● **Your objective**
Print out the entries exactly, and include each one.

^^^^

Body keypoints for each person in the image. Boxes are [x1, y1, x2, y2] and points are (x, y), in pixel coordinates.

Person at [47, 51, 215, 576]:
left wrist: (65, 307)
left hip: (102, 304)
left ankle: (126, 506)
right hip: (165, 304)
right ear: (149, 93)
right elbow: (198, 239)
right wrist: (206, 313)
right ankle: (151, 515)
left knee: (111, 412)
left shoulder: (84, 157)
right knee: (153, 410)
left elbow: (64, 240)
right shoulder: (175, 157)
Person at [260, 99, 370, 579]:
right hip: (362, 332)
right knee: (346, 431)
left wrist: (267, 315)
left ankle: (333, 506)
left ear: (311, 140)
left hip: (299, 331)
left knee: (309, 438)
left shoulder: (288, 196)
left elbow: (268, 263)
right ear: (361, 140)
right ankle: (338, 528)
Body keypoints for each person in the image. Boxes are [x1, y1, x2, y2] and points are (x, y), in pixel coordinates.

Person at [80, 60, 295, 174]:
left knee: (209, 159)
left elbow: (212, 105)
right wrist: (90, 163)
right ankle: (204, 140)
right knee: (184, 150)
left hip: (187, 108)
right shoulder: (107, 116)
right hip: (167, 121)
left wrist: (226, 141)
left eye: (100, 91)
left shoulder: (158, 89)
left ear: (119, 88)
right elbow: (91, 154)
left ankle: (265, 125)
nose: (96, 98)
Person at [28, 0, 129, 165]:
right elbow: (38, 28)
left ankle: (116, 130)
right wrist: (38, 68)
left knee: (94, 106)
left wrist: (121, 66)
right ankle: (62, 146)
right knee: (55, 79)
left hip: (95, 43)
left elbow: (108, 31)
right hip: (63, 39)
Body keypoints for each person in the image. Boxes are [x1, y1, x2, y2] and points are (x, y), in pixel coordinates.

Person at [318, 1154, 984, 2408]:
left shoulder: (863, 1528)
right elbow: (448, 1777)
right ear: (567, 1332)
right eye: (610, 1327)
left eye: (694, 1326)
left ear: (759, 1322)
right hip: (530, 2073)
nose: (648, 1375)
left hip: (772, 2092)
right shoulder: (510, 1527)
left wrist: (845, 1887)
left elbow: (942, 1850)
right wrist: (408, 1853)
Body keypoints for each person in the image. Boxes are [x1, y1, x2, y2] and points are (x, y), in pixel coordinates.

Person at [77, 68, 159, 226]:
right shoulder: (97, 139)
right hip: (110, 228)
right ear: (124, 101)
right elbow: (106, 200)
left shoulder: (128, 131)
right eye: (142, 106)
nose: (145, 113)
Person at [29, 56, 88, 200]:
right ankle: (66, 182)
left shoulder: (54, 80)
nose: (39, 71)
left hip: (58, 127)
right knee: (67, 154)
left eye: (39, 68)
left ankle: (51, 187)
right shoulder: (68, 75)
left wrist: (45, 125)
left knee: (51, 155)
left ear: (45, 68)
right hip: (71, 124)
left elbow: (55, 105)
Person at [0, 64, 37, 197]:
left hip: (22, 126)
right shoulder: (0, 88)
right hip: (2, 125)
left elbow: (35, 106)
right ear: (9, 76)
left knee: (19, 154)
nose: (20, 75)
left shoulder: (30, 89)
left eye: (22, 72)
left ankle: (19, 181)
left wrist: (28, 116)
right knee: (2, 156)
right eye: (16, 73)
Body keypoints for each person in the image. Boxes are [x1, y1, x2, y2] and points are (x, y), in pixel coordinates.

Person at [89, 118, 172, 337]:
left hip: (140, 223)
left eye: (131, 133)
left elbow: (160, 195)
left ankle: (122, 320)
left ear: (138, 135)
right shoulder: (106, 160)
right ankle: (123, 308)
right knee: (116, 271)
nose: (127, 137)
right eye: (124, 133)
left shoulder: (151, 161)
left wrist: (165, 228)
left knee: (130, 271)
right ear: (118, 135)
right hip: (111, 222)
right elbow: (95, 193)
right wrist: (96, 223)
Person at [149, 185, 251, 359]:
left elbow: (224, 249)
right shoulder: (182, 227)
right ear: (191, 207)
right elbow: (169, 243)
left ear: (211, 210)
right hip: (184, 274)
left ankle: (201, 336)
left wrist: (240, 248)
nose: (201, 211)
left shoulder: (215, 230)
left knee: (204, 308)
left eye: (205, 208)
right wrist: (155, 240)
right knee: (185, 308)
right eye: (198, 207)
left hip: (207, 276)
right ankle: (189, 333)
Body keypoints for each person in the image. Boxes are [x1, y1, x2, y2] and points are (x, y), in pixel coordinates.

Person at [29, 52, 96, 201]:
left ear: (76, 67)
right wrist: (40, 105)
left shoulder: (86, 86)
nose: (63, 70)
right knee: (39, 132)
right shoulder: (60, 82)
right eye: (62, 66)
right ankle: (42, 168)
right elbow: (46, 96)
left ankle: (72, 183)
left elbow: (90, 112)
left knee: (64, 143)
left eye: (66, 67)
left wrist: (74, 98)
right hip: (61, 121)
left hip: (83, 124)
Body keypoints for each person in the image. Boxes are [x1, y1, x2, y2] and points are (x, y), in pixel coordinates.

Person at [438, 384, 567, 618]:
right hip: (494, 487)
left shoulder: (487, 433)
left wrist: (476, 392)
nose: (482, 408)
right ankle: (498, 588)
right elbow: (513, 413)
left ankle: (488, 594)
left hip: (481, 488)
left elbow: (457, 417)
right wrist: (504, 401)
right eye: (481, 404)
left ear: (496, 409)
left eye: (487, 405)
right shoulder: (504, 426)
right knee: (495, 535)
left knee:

^^^^

● **Finished exercise**
Body keypoints for each person in the image. Boxes are [x1, y1, x2, y2] and points are (x, y), in pixel coordinates.

Person at [47, 51, 215, 576]:
left wrist: (65, 307)
left hip: (102, 304)
left ankle: (126, 506)
right hip: (165, 304)
right ear: (149, 93)
right elbow: (198, 239)
right wrist: (206, 313)
right ankle: (151, 515)
left knee: (111, 412)
left shoulder: (84, 157)
right knee: (153, 410)
left elbow: (64, 240)
right shoulder: (175, 157)
Person at [260, 99, 370, 579]:
right hip: (362, 332)
right knee: (346, 431)
left wrist: (267, 315)
left ankle: (333, 506)
left ear: (311, 140)
left hip: (299, 331)
left knee: (309, 438)
left shoulder: (288, 196)
left elbow: (268, 263)
right ear: (361, 140)
right ankle: (338, 528)
Body keypoints for each person in the image. Boxes are [x1, y1, x2, y2] and points are (x, y), in pixel coordinates.

Person at [80, 60, 295, 174]:
left knee: (209, 159)
left elbow: (212, 105)
right wrist: (90, 163)
right ankle: (204, 140)
right knee: (184, 150)
left hip: (187, 108)
right shoulder: (107, 116)
right hip: (167, 121)
left wrist: (226, 141)
left eye: (100, 91)
left shoulder: (158, 89)
left ear: (119, 88)
right elbow: (91, 154)
left ankle: (265, 125)
nose: (96, 98)
Person at [28, 0, 129, 165]:
right elbow: (38, 28)
left ankle: (116, 130)
right wrist: (38, 68)
left knee: (94, 106)
left wrist: (121, 66)
right ankle: (62, 146)
right knee: (55, 79)
left hip: (95, 43)
left elbow: (108, 31)
right hip: (63, 39)
Body keypoints for each person in the image. Boxes are [x1, y1, x2, y2] and points are (x, y), in pixel coordinates.

Person at [318, 1154, 984, 2408]:
left shoulder: (863, 1528)
right elbow: (448, 1777)
right ear: (567, 1332)
right eye: (610, 1327)
left eye: (694, 1326)
left ear: (759, 1322)
right hip: (530, 2073)
nose: (648, 1375)
left hip: (772, 2092)
right shoulder: (510, 1527)
left wrist: (845, 1887)
left elbow: (942, 1850)
right wrist: (408, 1853)
Body keypoints for each person in the image. Boxes are [x1, y1, x2, y2] and points are (x, y), in pixel coordinates.

Person at [77, 68, 159, 226]:
right shoulder: (97, 139)
right hip: (110, 228)
right ear: (124, 101)
right elbow: (106, 200)
left shoulder: (128, 131)
right eye: (142, 106)
nose: (145, 113)
Person at [29, 56, 88, 200]:
right ankle: (66, 182)
left shoulder: (54, 80)
nose: (39, 71)
left hip: (58, 127)
right knee: (67, 154)
left eye: (39, 68)
left ankle: (51, 187)
right shoulder: (68, 75)
left wrist: (45, 125)
left knee: (51, 155)
left ear: (45, 68)
right hip: (71, 124)
left elbow: (55, 105)
Person at [0, 64, 37, 197]:
left hip: (22, 126)
right shoulder: (0, 88)
right hip: (2, 125)
left elbow: (35, 106)
right ear: (9, 76)
left knee: (19, 154)
nose: (20, 75)
left shoulder: (30, 89)
left eye: (22, 72)
left ankle: (19, 181)
left wrist: (28, 116)
right knee: (2, 156)
right eye: (16, 73)
Body keypoints for each person in the image. Boxes are [x1, y1, x2, y2] and points are (x, y), in pixel coordinates.

Person at [89, 118, 172, 337]:
left hip: (140, 223)
left eye: (131, 133)
left elbow: (160, 195)
left ankle: (122, 320)
left ear: (138, 135)
right shoulder: (106, 160)
right ankle: (123, 308)
right knee: (116, 271)
nose: (127, 137)
right eye: (124, 133)
left shoulder: (151, 161)
left wrist: (165, 228)
left knee: (130, 271)
right ear: (118, 135)
right hip: (111, 222)
right elbow: (95, 193)
right wrist: (96, 223)
Person at [149, 185, 251, 359]:
left elbow: (224, 249)
right shoulder: (182, 227)
right ear: (191, 207)
right elbow: (169, 243)
left ear: (211, 210)
right hip: (184, 274)
left ankle: (201, 336)
left wrist: (240, 248)
nose: (201, 211)
left shoulder: (215, 230)
left knee: (204, 308)
left eye: (205, 208)
right wrist: (155, 240)
right knee: (185, 308)
right eye: (198, 207)
left hip: (207, 276)
right ankle: (189, 333)
Body keypoints for each person in the image. Boxes are [x1, y1, x2, y2] and points are (x, y), in pixel coordinates.

Person at [29, 52, 96, 201]:
left ear: (76, 67)
right wrist: (40, 105)
left shoulder: (86, 86)
nose: (63, 70)
right knee: (39, 132)
right shoulder: (60, 82)
right eye: (62, 66)
right ankle: (42, 168)
right elbow: (46, 96)
left ankle: (72, 183)
left elbow: (90, 112)
left knee: (64, 143)
left eye: (66, 67)
left wrist: (74, 98)
right hip: (61, 121)
left hip: (83, 124)
Body keypoints for each person in the image. Boxes are [x1, y1, x2, y2] and points are (x, y), in pixel coordinates.

Person at [438, 384, 567, 618]:
right hip: (494, 487)
left shoulder: (487, 433)
left wrist: (476, 392)
nose: (482, 408)
right ankle: (498, 588)
right elbow: (513, 413)
left ankle: (488, 594)
left hip: (481, 488)
left elbow: (457, 417)
right wrist: (504, 401)
right eye: (481, 404)
left ear: (496, 409)
left eye: (487, 405)
right shoulder: (504, 426)
right knee: (495, 535)
left knee:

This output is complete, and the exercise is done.